Niet verwonderlijk want het was onherkenbaar vermomd door immense stellingen en meterslange slierten dekzeil. Het monumentenicoon was blijkbaar een enorme werf waar tientallen werkmannen gewapend met drilboren en zware hamers het gebouw aan het transformeren waren tot een peperduur luxehotel. Door deze chaotische toestand konden de filmmakers eigenlijk zo maar naar binnen stappen. Ze sloegen aan de praat met de arbeiders en vernamen dat er desondanks de enorme werken, toch enkele vaste bewoners – tegen nog altijd heel lage prijzen – nog altijd woonachtig waren op hun kamer terwijl ze geteisterd werden door oorverdovend lawaai.

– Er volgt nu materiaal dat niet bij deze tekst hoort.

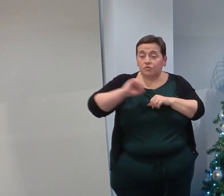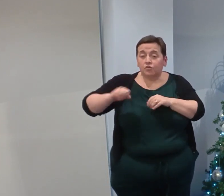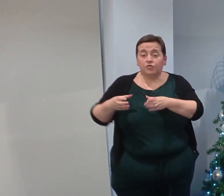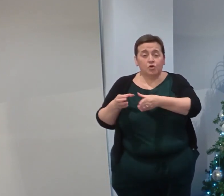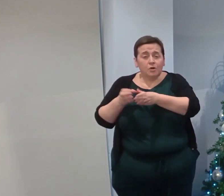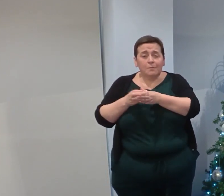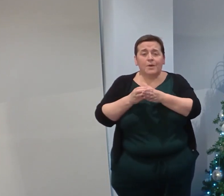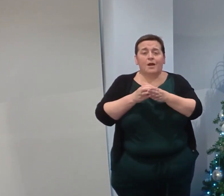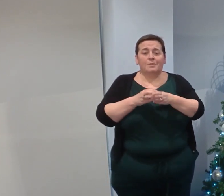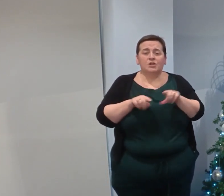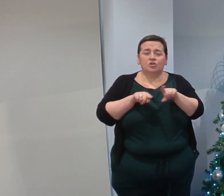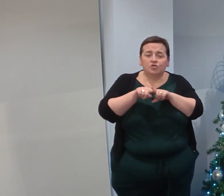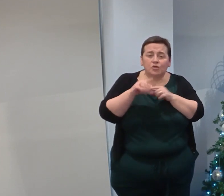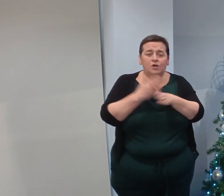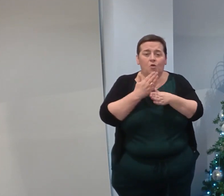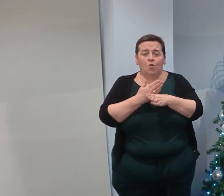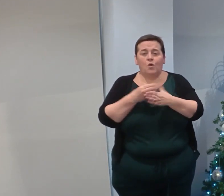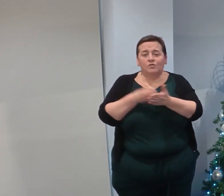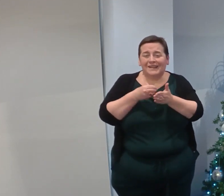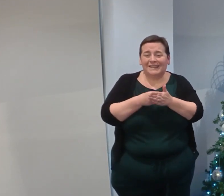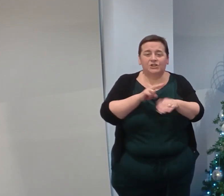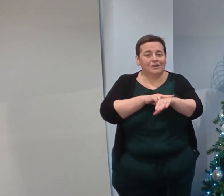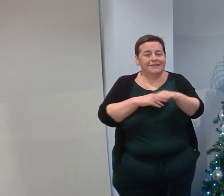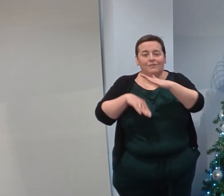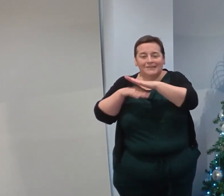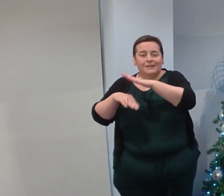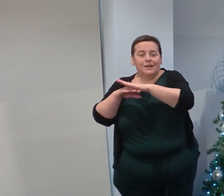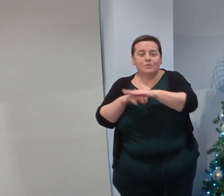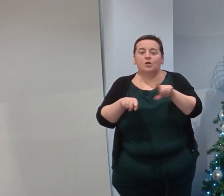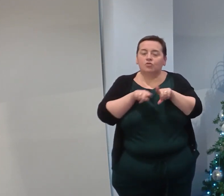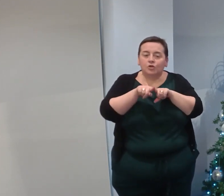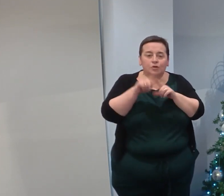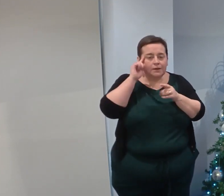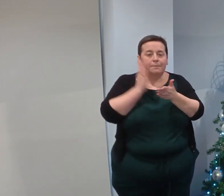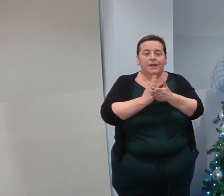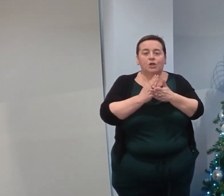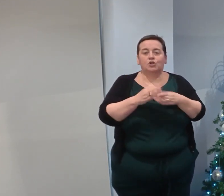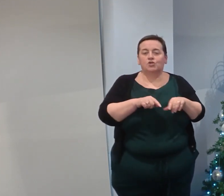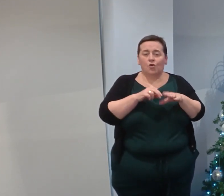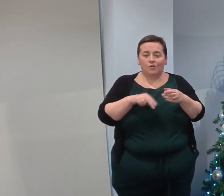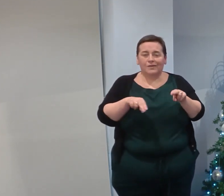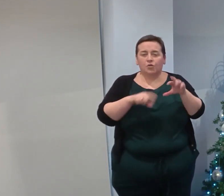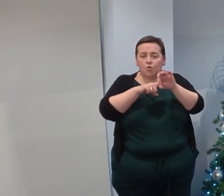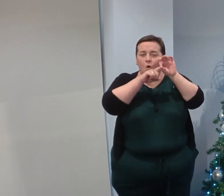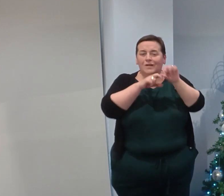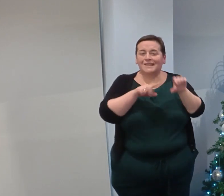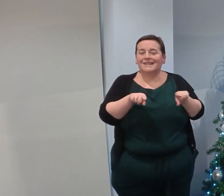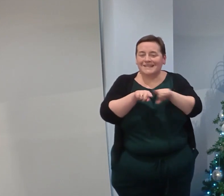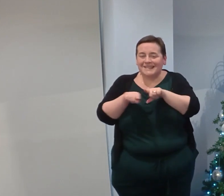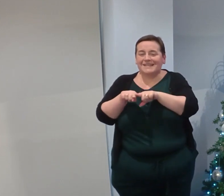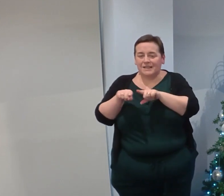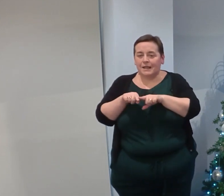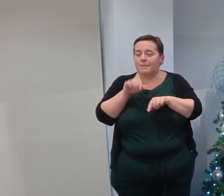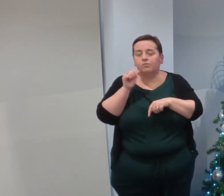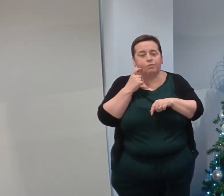and staffing limits whilst maintaining those standards and quality. And that's not always easy to do. I'd like to thank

In de gangen liepen ze de oudste bewoonster, kunstenares Bettina Grossman, die al ruim een halve eeuw in het hotel woont (ondertussen is ze op 94-jarige leeftijd overleden) tegen het lijf en ook Merle Lister-Levine, een danseres en choreografe op hoge leeftijd. Ze nodigde het tweespan spontaan uit in haar kamer om te reflecteren over het roemrijk verleden van haar woonplaats en om de contemporaine toestand fel te bekritiseren. Ze is niet mals voor de huidige beheerder en stelt dat ze de voormalige grote kunstenaars kapitaliseren want een kamer kost nu maar liefst meer dan 800 dollar per nacht. Volgens Lister zullen er bijgevolg geen jonge kunstenaars meer toekomen. De huidige stokoude bewoners vinden dit bijzonder triestig omdat ze hadden gehoopt dat het hotel zich niet zoveel zou laten meeslepen in het kapitalisme. Alles is er momenteel superduur, ook het beroemde restaurant Quijote op de begane grond dat destijds heel goedkoop was, is nu tot een onbetaalbare hippe keet getransformeerd. Door de uitlatingen van Levine, groeide bij van Elmbt en Duverdier het idee om een documentaire te maken over de link die er apparent bestaat tussen een legendarische plek en haar bewoners.De documentaire beschrijft niet rechtstreeks de anekdotes en legendes die het Chelsea Hotel hebben omringd, maar creëert een bijna poëtische sensatie door beelden van de kunstenaars en populaire figuren die de kamers hebben bewoond, te projecteren op de muren in de gangen. De film speelt zich af te midden van de renovaties die het gebouw ondergaat. De regisseuses zoomen specifiek in op enkele huidige bewoners, die al jarenlang veroordeeld zijn om tussen steigers te lopen en bouwliften langs hun ramen te zien passeren, maar vooral op de sfeer in de gangen onder constructie van het hotel.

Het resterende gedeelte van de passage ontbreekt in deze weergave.